Friday night, one of the girls and her father are talking about the ordeal.
For years, it had been a vacant lot. The incline at the back of the lot was a pretty good sledding hill for a lot of the neighborhood kids. However, when construction began on a home there a month ago, mud and clay was piled up, and it became a dangerous place to play.
Eleven-year-old Nicole Salwierak walks out her front door to a reminder every day of the place where she could have been killed earlier this month.
She and a friend were playing in the newly dug hole at the construction site. They quickly found themselves buried by an avalanche of dirt and clay.
"I wasn't really thinking about it that much, but I was scared," Nicole said. "I tried to move the mud off my arm but I couldn't move it."
Nicole's 6-year-old sister Carly ran for help and firefighters from several nearby communities responded.
They had to dig the two girls out mostly by hand.
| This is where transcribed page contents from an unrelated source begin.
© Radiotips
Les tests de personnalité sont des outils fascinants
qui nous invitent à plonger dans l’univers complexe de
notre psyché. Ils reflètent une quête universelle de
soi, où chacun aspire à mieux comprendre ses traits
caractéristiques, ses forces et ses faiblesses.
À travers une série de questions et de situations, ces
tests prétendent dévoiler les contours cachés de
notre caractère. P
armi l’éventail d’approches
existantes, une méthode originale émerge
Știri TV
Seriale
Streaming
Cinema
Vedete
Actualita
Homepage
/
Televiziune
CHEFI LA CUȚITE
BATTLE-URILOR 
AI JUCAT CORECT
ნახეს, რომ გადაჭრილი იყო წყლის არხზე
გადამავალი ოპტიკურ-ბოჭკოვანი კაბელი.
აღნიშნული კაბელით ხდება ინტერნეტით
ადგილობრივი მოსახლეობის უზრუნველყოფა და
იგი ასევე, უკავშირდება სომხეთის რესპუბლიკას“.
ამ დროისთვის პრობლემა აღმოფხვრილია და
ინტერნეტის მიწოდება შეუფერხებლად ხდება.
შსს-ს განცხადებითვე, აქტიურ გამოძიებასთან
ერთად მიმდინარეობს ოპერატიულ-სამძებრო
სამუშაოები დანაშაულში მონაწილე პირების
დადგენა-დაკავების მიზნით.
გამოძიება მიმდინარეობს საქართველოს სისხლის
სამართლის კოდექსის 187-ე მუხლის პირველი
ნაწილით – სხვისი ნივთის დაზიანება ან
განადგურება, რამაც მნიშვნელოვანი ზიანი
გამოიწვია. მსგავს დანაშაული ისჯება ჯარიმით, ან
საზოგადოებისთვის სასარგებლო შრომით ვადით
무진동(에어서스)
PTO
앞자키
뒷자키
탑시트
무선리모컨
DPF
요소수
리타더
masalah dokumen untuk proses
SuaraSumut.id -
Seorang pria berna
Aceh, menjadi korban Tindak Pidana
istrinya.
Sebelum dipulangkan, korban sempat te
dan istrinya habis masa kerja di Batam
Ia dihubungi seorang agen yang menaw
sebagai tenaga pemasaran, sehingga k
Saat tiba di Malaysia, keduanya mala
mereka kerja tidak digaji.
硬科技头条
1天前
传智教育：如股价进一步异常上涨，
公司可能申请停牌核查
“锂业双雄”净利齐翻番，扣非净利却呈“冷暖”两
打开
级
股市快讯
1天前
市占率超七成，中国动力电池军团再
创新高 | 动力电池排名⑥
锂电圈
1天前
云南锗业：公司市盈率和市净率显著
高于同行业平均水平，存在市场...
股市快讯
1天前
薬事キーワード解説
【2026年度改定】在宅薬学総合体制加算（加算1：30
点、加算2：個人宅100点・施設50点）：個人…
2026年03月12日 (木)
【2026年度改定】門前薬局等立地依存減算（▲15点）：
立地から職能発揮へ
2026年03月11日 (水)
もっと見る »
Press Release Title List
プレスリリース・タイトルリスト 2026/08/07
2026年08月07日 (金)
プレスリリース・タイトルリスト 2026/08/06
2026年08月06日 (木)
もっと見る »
It took about a half hour of digging all the while trying to keep the two girls calm.
"Still, when I think about this every day I could cry and I do," said Robert Salweirak. "The stress emotionally is tough on me and every member in this family."
Construction crews have since installed a fence around the perimeter of the property. Tinley Park has no ordinance making such fences mandatory.
Nicole spent five days in the hospital for injuries to her shoulders, back, and lungs, but she is grateful to have survived.
"It happened so fast that for five seconds I didn't know what was going on, but then I figured it out, it was real," she said.
"I think Nicole and her friend, Sarah, are two of the strongest, most courageous human beings I've ever met in my entire life and having them survive this is the greatest Christmas present anyone could ever get," Robert Salweirak said.
Nicole's friend Sarah was buried above her head, however the way the dirt fell over her created an air pocket so she was able to breathe and was able to communicate until fire fighters were able to pull her out.